Eerst dacht je: China is ver weg, maar het virus reist razendsnel en verspreidt zich over heel Azië. Het bereikt vervolgens Italië, Spanje, Frankrijk, Duitsland, dankzij vliegtuigen en cruiseschepen die dolgedraaide toeristen over de hele wereld moeten afleveren. Opeens verschijnt de eerste patiënt in Brabant, vervolgens in Amsterdam. Je denkt nog: in mijn rustige Anton Pieck-dorp Bergen ben ik veilig, vliegen doe je al jaren niet meer en cruiseschepen vervullen je slechts met diepe weerzin. Er komen weinig buitenlanders in Bergen, het zijn vooral Duitsers, maar het toeristenseizoen nadert. En het aantal gevallen in Duitsland verdubbelt van de een op de andere dag.

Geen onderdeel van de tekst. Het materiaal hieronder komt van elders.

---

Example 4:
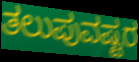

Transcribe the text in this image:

ತಲುಪುವಷ್ಟರ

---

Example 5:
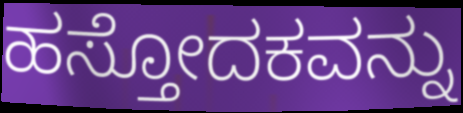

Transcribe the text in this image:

ಹಸ್ತೋದಕವನ್ನು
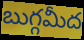
బుగ్గమీద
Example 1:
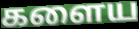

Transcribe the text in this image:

களைய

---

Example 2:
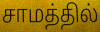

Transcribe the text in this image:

சாமத்தில்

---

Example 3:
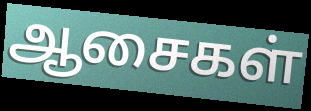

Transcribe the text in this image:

ஆசைகள்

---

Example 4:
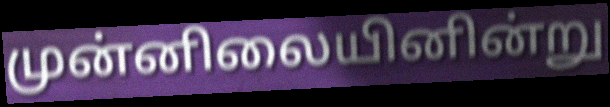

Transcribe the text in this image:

முன்னிலையினின்று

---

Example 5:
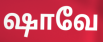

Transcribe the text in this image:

ஷாவே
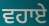
ਵਹਾਏ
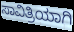
ಸಾವಿತ್ರಿಯಾಗಿ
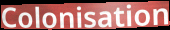
Colonisation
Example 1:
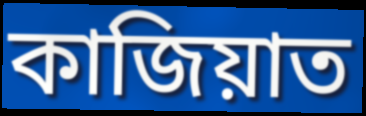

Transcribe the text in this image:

কাজিয়াত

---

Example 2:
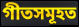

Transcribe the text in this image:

গীতসমূহত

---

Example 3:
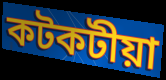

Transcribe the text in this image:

কটকটীয়া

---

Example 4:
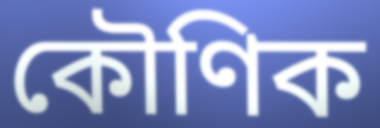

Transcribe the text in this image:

কৌণিক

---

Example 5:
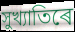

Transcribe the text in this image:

সুখ্যাতিৰে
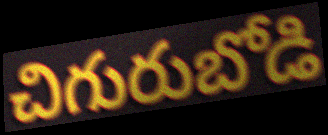
చిగురుబోడి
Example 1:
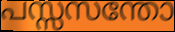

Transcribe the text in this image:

പസ്സസന്തോ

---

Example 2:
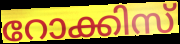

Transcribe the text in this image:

റോക്കിസ്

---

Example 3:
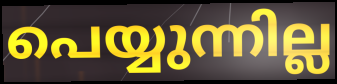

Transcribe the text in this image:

പെയ്യുന്നില്ല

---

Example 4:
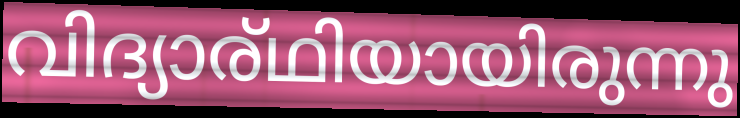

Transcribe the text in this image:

വിദ്യാര്ഥിയായിരുന്നു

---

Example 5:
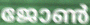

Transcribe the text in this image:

ജോൺ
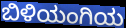
ಬಿಳಿಯಂಗಿಯ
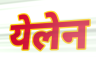
येलेन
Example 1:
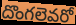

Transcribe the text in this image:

దొంగలెవరో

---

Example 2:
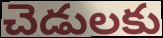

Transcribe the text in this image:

చెడులకు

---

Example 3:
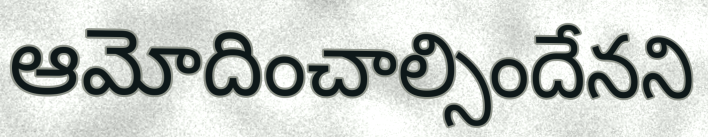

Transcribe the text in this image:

ఆమోదించాల్సిందేనని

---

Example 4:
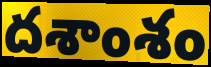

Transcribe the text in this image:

దశాంశం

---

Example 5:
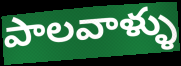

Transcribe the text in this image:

పాలవాళ్ళు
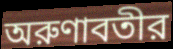
অরুণাবতীর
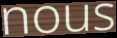
nous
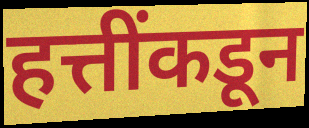
हत्तींकडून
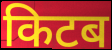
किटब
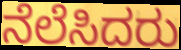
ನೆಲೆಸಿದರು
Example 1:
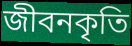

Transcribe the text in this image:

জীবনকৃতি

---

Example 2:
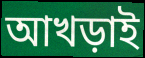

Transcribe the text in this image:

আখড়াই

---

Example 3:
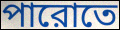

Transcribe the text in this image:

পারোতে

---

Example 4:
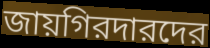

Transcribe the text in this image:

জায়গিরদারদের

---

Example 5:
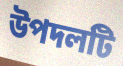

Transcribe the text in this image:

Ongehinderd door enige schaamte besluit je voorlopig het Chinese restaurant te mijden, maar je weet wel beter: mondkapjes zullen niet helpen, je handen wassen evenmin. Snel opgetrommelde virologen vertellen in talkshows dat het eigenlijk niet veel meer is dan de gewone wintergriep, maar je vertrouwt niemand meer. Corona is onderweg, naar jou toe. De angst slaat dan werkelijk toe. Want je bent een hypochonder. Ziektes zijn je hobby, je voornaamste zorg, je diepe fascinatie, ze nemen bezit van je op hol geslagen fantasie en worden de trigger van je paniekaanvallen.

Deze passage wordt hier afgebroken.